WASHINGTON (Nov. 29, 1 p.m. ET) — Argonne National Laboratory has won federal funding for a highly coveted research center modeled after Bell Labs and the Manhattan Project that will aim to create smaller, cheaper batteries for electric vehicles and other long-range energy needs.

The Energy Department’s decision is expected to be announced later this week, according to two Capitol Hill sources.

Argonne’s Joint Center for Energy Storage Research proposal, which includes a team of four other national labs, four universities and private industry, was supported by 10 senators and 39 representatives, including most of the Illinois congressional delegation, according to a letter of support last April.

The main purpose of the research effort is to dramatically bring down the size, weight and cost of batteries for electric and hybrid cars. More efficient, longer-lasting batteries also are needed to make variable wind and solar power a more important part of the electrical grid.

Argonne, located in Argonne, Ill., about 25 miles southwest of Chicago, developed the lithium battery technology used in the Chevy Volt and is already a leader in battery research. But this new multidisciplinary center was viewed as critical to cementing its role at the forefront of battery development.

==*==

• [Parts of the exercise]
A: Repeat the passage from the Argonne battery article between "The main purpose" and "of battery development.", inclusive.
B: Carry on the news report about Argonne's battery research center past its final sentence.
The listing that comes next is from a separate source.

• [Source material]
==*==

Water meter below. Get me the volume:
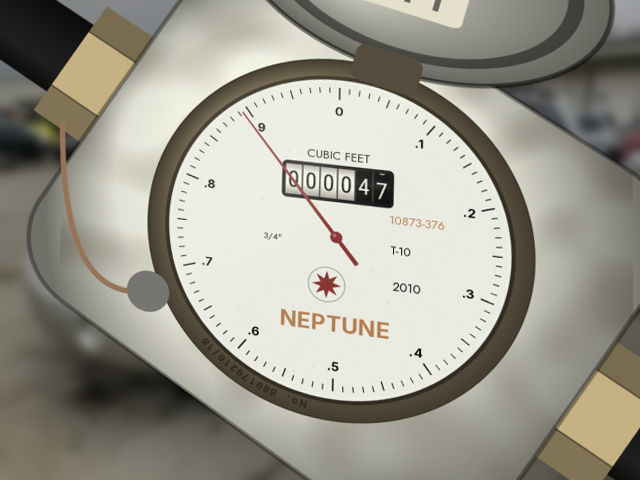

==*==

• [Answers to each task]
A:
The main purpose of the research effort is to dramatically bring down the size, weight and cost of batteries for electric and hybrid cars. More efficient, longer-lasting batteries also are needed to make variable wind and solar power a more important part of the electrical grid.

Argonne, located in Argonne, Ill., about 25 miles southwest of Chicago, developed the lithium battery technology used in the Chevy Volt and is already a leader in battery research. But this new multidisciplinary center was viewed as critical to cementing its role at the forefront of battery development.

B:
“In order to meet our energy goals – putting 1 million electric hybrid vehicles on the road and producing 25 percent of all electricity from solar and wind by 2015 – the U.S. must invest in the type of large-scale innovative research that will produce major breakthroughs in energy storage technology,” Sen. Richard Durbin, D-Ill., said in a statement last July after meeting with Energy Secretary Steven Chu about the proposal.

Winning the battery research center was a top priority for Argonne, and it lead to a full-court press by Sen. Durbin as well as Sen. Mark Kirk, R-Ill., and Rep. Judy Biggert, R-Hinsdale, who lost her bid for re-election this year. Chicago Mayor Rahm Emanuel and Gov. Pat Quinn also pushed hard for the project.

Congress already has approved $20 million to launch the research center, and it’s expected to be funded at $25 million a year for the next four years. The state of Illinois also is expected to help support the project, but the amount could not be confirmed last night.

An Argonne spokesman could not confirm the award and an Energy Department spokesman declined to comment.

The Argonne team includes the University of Chicago, which runs Argonne under a DOE contract, as well as Northwestern University, the University of Illinois at Urbana-Champaign and the University of Michigan.

Other national lab partners include Lawrence Berkeley, Pacific Northwest and Sandia, as well as SLAC National Accelerator Laboratory, according to a congressional letter of support from last April.

Private industry collaborators include Santa Clara, Calif.-based Applied Materials Inc., Midland, Mich.-based Dow Chemical Co. and Glendale, Wis.-based Johnson Controls Inc. A fourth partner, Waltham, Mass.-based A123 Systems Inc., filed for bankruptcy protection last month and has reached a tentative agreement to sell its battery business to Johnson Controls.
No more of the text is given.